I think some of them were recognized early on by the handful of people that were into variations. The Bakep and herrer were both in Ralph Nozakis book in 1975. And they're uncommon enough that I hadn't seen one until sometime after I joined here (Didn't look all that hard after a while)

When something is that uncommon, and it's listed during a time when there isn't ready access to images, I think most people take it on faith - Like I did, because hey, the guy wrote a book listing loads of variations, he must really be an expert!


The Fairly is just weird, because it got recognized at a time when images are readily available and sharable. I haven't yet seen a 61 with green in the ball that I'd think of as being anything but over inking or registration. (I do think they're possible, I've found a couple differences where the color under the back print is actually different. )

I'm more comfortable with the missing black cards, and the border gaps, as in most cases it's at least somewhat clear that the plate was either made differently or had a defect.
If the definition is intentionally changed, that works for me for variations, and maybe use varieties for plate differences that weren't intentional.
That's also a bit fuzzy, as an example, 88 Score has three different die cuts used to separate the sheet.

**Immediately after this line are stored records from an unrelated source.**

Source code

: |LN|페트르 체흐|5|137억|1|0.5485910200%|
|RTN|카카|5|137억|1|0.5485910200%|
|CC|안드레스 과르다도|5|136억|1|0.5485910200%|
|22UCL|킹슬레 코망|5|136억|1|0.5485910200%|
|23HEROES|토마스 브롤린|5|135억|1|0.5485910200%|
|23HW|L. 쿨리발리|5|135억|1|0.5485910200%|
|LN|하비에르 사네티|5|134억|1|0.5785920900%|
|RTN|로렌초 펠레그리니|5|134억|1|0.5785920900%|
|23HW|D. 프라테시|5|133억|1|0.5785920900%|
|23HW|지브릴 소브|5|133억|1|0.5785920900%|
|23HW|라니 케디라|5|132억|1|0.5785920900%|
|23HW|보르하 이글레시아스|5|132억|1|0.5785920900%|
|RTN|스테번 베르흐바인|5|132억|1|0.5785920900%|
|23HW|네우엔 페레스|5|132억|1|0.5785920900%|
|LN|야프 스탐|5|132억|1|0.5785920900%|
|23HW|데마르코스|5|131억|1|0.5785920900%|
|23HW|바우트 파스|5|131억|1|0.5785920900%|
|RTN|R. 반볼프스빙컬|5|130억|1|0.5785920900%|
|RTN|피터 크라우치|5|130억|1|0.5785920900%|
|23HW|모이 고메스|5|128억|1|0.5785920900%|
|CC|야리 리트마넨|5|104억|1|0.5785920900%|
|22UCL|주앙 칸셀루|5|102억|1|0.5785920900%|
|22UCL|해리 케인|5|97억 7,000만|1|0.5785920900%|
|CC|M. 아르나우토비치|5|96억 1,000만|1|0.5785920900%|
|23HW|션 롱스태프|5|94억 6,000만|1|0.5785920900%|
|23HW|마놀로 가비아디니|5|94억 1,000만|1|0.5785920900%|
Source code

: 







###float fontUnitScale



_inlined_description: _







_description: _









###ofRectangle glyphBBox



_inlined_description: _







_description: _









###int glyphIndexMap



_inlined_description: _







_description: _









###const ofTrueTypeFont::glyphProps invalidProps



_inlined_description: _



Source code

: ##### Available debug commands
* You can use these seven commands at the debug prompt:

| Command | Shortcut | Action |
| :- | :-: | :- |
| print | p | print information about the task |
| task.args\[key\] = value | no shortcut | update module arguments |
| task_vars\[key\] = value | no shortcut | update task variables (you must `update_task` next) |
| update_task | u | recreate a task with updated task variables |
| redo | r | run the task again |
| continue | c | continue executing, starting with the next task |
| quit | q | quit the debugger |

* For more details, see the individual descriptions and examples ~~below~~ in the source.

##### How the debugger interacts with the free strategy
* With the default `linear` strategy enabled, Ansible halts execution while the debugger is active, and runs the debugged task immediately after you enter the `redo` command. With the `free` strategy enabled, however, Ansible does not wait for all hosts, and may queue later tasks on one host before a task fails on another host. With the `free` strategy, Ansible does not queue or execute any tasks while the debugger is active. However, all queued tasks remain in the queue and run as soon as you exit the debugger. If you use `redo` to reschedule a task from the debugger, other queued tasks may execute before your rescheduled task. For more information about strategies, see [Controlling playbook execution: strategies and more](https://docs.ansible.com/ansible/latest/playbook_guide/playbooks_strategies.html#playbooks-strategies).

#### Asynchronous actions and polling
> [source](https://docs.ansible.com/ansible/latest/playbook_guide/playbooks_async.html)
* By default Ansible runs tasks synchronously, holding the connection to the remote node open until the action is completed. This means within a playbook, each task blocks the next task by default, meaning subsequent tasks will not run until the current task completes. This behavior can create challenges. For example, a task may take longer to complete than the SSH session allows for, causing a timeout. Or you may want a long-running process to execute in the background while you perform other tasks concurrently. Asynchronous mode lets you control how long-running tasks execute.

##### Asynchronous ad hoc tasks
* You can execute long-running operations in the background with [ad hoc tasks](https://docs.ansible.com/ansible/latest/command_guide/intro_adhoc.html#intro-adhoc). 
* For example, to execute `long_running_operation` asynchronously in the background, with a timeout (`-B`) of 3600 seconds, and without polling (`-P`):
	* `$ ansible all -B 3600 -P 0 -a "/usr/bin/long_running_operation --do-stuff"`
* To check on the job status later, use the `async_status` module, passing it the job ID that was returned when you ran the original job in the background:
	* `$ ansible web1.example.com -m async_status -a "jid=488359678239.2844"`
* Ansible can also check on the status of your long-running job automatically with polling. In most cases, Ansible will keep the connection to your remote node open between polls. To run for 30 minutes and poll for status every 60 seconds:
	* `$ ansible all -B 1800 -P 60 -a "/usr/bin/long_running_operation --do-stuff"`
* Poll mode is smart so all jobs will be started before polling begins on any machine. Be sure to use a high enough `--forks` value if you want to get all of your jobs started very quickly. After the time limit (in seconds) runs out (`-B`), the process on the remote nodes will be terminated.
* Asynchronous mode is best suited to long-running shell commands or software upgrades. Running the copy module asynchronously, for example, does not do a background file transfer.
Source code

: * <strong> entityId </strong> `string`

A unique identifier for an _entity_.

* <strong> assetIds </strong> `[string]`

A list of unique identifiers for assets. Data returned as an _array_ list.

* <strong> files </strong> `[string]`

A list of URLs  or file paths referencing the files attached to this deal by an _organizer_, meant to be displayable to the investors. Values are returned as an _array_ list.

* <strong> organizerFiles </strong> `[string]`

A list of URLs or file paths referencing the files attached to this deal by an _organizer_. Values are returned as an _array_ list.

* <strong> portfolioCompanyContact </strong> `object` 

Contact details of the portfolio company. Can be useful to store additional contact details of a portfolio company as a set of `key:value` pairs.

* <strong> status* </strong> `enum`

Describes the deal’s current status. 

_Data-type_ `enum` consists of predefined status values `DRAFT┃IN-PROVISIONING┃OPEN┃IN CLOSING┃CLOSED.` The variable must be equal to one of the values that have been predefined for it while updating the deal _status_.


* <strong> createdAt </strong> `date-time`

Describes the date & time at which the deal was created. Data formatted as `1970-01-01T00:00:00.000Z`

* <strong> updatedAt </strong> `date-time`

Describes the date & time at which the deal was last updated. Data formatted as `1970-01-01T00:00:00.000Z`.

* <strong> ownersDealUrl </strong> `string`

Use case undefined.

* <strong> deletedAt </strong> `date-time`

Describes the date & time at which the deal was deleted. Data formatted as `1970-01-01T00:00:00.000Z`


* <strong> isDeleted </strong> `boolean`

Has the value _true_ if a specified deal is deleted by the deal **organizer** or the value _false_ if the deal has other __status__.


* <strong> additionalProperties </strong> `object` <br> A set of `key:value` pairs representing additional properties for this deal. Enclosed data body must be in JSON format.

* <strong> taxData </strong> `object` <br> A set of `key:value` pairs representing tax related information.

And the changes were intentional as it was done in response to customer complaints. BUT they are also screened differently for one press run than another. Intentional? they probably happened when the errors were fixed, so to some extent intentional. But I don't think the person doing the new halftones was like "It will look better if I put the red at 30 degrees instead of 45" Likely the camera was set up that way that day, and they just didn't consider it to be important.
Lots of sets from that era have similar things going on.